## The task
The answer must consist of every line from the entries below that contains the word "video".

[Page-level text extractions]
※
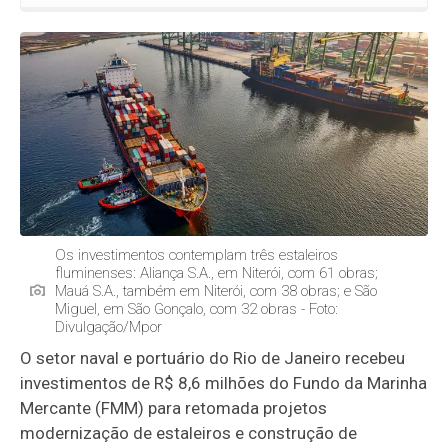
Os investimentos contemplam três estaleiros
fluminenses: Aliança S.A., em Niterói, com 61 obras;
Mauá S.A., também em Niterói, com 38 obras; e São
Miguel, em São Gonçalo, com 32 obras - Foto:
Divulgação/Mpor
O setor naval e portuário do Rio de Janeiro recebeu
investimentos de R$ 8,6 milhões do Fundo da Marinha
Mercante (FMM) para retomada projetos
modernização de estaleiros e construção de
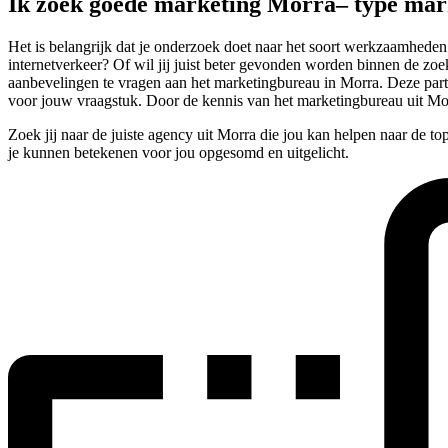
Ik zoek goede marketing Morra– type ma
Het is belangrijk dat je onderzoek doet naar het soort werkzaamheden
internetverkeer? Of wil jij juist beter gevonden worden binnen de zoe
aanbevelingen te vragen aan het marketingbureau in Morra. Deze parti
voor jouw vraagstuk. Door de kennis van het marketingbureau uit Mor
Zoek jij naar de juiste agency uit Morra die jou kan helpen naar de t
je kunnen betekenen voor jou opgesomd en uitgelicht.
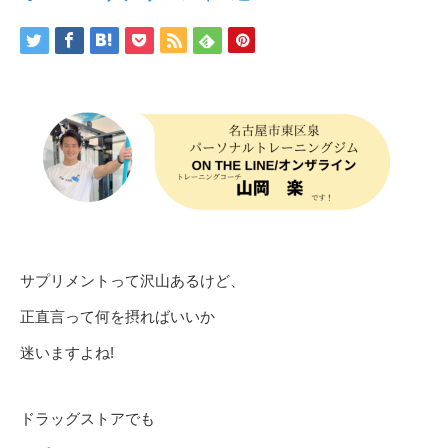
サプリメントって沢山あるけど、
正直言って何を摂ればいいか
迷いますよね!
ドラッグストアでも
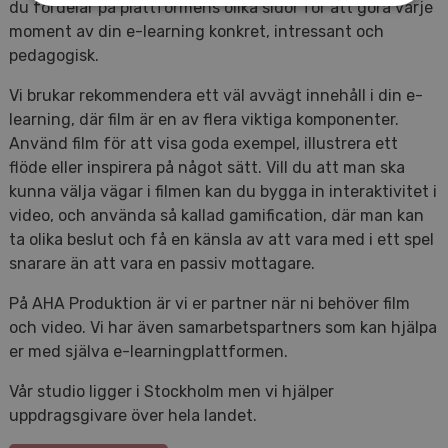
du fördelar på plattformens olika sidor för att göra varje
moment av din e-learning konkret, intressant och
pedagogisk.
Vi brukar rekommendera ett väl avvägt innehåll i din e-
learning, där film är en av flera viktiga komponenter.
Använd film för att visa goda exempel, illustrera ett
flöde eller inspirera på något sätt. Vill du att man ska
kunna välja vägar i filmen kan du bygga in interaktivitet i
video, och använda så kallad gamification, där man kan
ta olika beslut och få en känsla av att vara med i ett spel
snarare än att vara en passiv mottagare.
På AHA Produktion är vi er partner när ni behöver film
och video. Vi har även samarbetspartners som kan hjälpa
er med själva e-learningplattformen.
Vår studio ligger i Stockholm men vi hjälper
uppdragsgivare över hela landet.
※
## Result of the task
video, och använda så kallad gamification, där man kan
och video. Vi har även samarbetspartners som kan hjälpa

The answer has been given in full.